Stored entries
# # # # #

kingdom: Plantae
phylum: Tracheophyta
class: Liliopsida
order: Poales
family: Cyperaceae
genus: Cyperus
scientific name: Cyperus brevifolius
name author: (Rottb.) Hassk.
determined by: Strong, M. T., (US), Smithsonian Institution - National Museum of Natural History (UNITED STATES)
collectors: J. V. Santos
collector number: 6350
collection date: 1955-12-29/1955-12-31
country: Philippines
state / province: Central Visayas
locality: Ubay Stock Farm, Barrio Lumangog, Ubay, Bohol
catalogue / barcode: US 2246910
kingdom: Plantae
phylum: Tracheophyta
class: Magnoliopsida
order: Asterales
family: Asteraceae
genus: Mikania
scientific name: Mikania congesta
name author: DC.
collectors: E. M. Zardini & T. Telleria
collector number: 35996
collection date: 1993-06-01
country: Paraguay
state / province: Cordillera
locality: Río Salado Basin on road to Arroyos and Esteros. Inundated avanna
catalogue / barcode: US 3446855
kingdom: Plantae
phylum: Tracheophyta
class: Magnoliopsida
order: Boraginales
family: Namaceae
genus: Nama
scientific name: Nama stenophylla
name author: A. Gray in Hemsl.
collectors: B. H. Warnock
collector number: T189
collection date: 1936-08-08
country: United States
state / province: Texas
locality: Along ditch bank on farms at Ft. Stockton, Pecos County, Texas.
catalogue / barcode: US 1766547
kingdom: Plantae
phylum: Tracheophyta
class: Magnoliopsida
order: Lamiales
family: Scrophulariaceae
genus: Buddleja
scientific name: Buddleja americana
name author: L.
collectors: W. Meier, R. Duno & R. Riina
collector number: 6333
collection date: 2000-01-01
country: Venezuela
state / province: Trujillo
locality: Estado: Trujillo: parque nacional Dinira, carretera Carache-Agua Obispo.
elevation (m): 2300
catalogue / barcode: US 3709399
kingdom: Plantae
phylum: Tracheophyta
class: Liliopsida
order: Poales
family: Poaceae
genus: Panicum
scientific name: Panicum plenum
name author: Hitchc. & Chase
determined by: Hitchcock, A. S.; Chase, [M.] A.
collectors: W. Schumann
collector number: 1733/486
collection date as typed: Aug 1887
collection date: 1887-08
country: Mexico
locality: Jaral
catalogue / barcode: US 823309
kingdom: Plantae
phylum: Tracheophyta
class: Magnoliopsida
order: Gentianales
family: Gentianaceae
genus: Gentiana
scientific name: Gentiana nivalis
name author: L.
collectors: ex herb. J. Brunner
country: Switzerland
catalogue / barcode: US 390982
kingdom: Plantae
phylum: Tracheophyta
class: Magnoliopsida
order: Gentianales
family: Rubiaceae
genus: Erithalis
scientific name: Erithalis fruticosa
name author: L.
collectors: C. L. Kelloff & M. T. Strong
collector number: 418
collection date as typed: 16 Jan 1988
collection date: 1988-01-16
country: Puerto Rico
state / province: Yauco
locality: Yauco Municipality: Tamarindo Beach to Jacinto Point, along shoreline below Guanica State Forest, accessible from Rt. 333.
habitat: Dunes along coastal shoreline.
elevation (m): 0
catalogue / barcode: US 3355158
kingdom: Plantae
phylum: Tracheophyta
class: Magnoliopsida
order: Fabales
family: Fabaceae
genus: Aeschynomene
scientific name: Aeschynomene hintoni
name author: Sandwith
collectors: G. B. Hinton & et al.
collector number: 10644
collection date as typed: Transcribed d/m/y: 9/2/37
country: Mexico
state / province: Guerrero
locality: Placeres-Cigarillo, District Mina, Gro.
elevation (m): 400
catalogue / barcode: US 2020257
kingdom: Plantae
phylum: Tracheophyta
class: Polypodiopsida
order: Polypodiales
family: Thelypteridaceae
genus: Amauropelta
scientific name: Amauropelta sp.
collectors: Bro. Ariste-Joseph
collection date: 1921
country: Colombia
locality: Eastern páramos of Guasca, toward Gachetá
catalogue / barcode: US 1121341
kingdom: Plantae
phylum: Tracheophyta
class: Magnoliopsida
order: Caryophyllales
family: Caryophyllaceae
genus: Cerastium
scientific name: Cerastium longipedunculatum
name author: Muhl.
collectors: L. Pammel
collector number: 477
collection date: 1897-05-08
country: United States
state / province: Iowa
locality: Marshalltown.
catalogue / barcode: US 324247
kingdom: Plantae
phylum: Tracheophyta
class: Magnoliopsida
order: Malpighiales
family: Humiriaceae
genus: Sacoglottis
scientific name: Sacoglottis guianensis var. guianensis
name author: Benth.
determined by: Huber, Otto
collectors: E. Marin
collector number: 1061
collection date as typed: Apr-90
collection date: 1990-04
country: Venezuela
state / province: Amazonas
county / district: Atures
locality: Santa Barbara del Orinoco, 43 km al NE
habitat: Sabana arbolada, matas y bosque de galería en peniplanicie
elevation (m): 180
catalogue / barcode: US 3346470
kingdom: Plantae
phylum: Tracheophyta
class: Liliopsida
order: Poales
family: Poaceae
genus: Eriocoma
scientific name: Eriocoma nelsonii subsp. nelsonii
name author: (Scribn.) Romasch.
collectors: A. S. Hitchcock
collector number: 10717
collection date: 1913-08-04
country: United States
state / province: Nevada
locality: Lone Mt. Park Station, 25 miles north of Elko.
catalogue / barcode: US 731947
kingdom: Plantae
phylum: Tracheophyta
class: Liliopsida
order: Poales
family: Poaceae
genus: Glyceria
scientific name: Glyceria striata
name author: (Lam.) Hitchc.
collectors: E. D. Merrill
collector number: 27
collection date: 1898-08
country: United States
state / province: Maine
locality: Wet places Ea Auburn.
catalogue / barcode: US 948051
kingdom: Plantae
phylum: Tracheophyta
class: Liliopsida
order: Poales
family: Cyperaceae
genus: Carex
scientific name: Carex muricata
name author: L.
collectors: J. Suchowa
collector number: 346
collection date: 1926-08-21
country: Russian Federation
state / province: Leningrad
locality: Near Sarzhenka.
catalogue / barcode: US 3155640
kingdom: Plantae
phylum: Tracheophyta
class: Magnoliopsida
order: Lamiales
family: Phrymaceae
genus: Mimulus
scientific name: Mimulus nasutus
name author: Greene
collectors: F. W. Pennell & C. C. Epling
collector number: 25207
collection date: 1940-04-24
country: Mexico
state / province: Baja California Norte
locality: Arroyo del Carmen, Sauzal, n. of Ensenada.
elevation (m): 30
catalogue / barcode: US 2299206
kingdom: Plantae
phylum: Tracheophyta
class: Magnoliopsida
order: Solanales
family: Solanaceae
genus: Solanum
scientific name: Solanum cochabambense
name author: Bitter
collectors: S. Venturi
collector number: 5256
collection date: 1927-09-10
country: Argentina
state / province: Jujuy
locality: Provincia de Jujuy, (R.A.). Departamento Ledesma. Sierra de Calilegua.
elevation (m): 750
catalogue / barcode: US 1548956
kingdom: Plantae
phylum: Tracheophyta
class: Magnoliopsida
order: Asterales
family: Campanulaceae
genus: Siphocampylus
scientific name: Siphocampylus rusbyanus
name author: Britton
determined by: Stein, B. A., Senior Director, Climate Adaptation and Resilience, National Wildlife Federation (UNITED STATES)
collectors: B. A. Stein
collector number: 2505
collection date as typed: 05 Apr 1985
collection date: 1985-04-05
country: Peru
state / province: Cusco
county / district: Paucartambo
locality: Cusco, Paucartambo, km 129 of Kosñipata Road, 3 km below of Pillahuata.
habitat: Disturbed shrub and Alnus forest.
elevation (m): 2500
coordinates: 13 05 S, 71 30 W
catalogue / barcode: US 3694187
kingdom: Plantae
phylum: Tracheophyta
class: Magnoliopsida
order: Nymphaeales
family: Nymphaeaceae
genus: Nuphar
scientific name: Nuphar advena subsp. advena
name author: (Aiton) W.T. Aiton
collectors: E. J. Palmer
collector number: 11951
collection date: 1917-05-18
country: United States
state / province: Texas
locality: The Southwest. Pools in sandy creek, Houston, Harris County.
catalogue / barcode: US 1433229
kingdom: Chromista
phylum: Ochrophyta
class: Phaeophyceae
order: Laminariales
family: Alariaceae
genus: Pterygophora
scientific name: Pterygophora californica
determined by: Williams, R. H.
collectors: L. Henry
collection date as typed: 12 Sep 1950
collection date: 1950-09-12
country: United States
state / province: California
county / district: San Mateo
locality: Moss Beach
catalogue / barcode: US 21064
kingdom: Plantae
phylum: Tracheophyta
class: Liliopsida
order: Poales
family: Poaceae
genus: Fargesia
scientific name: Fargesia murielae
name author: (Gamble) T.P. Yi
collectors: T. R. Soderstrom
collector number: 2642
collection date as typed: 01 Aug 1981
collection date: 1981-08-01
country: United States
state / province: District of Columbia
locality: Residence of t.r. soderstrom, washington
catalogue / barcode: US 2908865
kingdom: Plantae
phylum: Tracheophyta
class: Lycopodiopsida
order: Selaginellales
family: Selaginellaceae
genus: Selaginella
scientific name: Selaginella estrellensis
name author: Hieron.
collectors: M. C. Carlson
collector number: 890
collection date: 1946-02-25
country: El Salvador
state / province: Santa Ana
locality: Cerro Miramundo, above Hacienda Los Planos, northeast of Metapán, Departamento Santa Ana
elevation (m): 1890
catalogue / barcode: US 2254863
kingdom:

# # # # #

Aim
Update the items from the line with "collectors: A. S. Hitchcock" to the line with "scientific name: Glyceria striata" by replacing "locality" with "site", leaving everything else unchanged.

Exercise answer
collectors: A. S. Hitchcock
collector number: 10717
collection date: 1913-08-04
country: United States
state / province: Nevada
site: Lone Mt. Park Station, 25 miles north of Elko.
catalogue / barcode: US 731947
kingdom: Plantae
phylum: Tracheophyta
class: Liliopsida
order: Poales
family: Poaceae
genus: Glyceria
scientific name: Glyceria striata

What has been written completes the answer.